Just two per cent of “Googlers” are black, three per cent are Hispanic and 30% are women. The American population is 13% black and 17% Hispanic. Google is not alone in its diversity issues. Gender and ethnic disparities are common throughout the tech industry. About seven per cent of tech workers are black or Latino in Silicon Valley and nationally.
 
In a blog post this week, Google SVP Laszlo Bock said the company’s transparency, which is the first of its kind in the sector, is a step towards change.
 
“Simply put, Google is not where we want to be when it comes to diversity,” Bock wrote.
 
The company is reportedly putting money where its mouth is by funding programs that encourage women and girls to learn computer science.
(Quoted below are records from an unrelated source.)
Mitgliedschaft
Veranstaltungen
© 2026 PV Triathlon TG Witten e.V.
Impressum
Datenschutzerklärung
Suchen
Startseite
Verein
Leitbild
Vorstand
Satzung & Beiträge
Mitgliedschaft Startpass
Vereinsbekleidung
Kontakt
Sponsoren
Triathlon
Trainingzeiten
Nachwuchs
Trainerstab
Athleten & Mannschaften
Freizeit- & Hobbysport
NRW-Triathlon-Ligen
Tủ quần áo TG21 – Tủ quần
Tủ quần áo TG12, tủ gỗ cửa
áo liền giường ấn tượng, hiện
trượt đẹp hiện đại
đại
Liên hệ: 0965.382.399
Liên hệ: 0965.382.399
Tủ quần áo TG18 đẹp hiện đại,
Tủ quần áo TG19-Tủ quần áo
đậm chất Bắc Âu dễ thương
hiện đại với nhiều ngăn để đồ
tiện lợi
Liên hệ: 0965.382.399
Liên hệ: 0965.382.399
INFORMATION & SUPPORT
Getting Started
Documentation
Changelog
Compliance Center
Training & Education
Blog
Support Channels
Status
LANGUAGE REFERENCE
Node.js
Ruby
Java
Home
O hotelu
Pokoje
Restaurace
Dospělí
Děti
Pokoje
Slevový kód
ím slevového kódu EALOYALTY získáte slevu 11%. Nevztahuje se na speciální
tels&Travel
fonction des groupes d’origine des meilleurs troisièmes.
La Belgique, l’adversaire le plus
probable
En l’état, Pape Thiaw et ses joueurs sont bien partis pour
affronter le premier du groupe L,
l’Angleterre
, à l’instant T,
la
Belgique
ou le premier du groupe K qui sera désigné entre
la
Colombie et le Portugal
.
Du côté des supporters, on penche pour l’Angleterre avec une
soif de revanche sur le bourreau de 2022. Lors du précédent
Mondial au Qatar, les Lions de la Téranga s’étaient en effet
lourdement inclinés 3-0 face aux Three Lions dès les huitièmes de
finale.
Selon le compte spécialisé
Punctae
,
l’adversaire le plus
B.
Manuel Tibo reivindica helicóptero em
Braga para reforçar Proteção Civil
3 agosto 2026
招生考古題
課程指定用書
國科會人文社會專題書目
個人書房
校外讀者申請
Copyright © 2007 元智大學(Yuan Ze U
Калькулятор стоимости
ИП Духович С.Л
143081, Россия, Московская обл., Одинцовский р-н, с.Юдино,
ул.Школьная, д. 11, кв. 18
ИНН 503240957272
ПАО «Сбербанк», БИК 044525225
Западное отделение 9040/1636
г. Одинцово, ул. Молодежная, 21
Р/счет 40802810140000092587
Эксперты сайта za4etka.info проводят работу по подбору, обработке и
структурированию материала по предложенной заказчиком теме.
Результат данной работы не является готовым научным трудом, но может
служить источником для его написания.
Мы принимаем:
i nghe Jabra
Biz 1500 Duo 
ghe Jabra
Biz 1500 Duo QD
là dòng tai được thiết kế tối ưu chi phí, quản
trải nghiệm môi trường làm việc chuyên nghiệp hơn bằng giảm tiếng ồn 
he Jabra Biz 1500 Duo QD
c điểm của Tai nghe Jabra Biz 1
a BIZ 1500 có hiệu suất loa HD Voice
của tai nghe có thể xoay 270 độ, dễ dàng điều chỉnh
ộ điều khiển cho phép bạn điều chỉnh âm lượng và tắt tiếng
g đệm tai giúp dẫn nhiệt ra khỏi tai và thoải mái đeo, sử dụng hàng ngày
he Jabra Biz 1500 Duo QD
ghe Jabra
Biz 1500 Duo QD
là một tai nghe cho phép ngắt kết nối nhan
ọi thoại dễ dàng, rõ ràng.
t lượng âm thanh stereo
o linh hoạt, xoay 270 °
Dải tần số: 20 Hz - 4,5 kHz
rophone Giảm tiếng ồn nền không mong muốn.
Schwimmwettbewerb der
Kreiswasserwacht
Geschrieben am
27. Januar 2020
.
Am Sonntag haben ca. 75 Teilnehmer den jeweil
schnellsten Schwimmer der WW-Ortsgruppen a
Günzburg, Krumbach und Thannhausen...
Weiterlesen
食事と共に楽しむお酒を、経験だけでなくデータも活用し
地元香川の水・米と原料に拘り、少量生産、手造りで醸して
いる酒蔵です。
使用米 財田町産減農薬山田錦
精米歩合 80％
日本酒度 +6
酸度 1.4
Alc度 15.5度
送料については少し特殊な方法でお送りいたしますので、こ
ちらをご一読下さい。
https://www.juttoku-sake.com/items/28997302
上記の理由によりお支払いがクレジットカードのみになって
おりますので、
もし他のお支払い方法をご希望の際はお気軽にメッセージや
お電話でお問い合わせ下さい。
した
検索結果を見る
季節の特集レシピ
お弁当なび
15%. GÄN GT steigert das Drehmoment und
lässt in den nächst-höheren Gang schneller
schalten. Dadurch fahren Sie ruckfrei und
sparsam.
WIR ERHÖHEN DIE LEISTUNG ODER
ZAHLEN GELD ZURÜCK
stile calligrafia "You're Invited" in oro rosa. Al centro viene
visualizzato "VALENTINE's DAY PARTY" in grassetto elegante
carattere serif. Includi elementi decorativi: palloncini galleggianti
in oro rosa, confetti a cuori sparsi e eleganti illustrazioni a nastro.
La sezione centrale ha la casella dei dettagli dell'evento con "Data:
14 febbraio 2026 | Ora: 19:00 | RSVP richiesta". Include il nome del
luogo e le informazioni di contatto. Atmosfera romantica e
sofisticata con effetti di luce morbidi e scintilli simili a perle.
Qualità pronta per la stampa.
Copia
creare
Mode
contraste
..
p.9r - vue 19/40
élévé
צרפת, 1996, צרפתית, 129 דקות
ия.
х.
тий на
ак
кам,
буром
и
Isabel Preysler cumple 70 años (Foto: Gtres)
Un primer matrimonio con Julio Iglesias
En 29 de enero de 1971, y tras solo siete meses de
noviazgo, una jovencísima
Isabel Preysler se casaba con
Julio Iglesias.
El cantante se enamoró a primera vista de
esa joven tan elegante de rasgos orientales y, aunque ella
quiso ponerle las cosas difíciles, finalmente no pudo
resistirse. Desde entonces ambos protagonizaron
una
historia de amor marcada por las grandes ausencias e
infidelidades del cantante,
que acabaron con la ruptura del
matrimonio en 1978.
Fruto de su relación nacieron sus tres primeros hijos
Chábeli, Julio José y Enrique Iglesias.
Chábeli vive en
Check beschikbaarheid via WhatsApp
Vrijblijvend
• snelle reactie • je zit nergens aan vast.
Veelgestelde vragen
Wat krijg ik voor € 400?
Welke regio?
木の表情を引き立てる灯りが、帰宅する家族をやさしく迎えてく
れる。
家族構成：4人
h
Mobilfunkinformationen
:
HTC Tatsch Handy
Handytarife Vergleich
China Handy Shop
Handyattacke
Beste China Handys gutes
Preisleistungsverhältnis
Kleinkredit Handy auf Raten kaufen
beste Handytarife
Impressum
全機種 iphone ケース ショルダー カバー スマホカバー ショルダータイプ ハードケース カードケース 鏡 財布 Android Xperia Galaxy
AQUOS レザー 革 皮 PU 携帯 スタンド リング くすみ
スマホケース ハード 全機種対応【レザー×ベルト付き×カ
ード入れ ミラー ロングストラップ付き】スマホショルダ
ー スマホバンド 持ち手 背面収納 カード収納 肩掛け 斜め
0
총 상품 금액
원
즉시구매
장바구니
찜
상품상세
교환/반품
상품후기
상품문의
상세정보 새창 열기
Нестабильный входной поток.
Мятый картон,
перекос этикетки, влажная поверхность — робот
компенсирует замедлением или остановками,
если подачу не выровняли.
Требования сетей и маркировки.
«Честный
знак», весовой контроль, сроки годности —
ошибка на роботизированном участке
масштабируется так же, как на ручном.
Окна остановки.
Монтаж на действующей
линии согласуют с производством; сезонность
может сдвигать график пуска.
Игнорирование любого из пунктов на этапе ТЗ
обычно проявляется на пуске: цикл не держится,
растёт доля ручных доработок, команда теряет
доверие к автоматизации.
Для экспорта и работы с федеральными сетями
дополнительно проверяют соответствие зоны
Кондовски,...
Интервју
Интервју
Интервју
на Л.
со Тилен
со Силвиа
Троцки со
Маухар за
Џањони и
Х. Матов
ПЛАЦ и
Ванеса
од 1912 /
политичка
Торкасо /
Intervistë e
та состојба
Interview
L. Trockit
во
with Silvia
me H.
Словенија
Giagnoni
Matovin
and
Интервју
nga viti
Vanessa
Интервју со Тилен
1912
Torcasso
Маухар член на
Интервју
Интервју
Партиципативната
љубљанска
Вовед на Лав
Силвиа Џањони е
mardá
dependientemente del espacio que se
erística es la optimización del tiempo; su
The company also is working with historically black colleges and universities to elevate coursework and attendance in computer science.
 
“But we’re the first to admit that Google is miles from where we want to be, and that being totally clear about the extent of the problem is a really important part of the solution,” Brock said.
 
The company is also working with the Kapor Center for Social Impact, which uses information technology to close gender and ethnic gaps in the Silicon Valley workforce, to develop a conference in California focusing on issues of technology and diversity.
 
Co-founder Freada Kapor Klein said Google is showing leadership “which has been sorely needed for a long time.”
 
“Google is the company known for the moonshot, and applying that part of Google DNA to this problem is a breath of fresh air,” she said.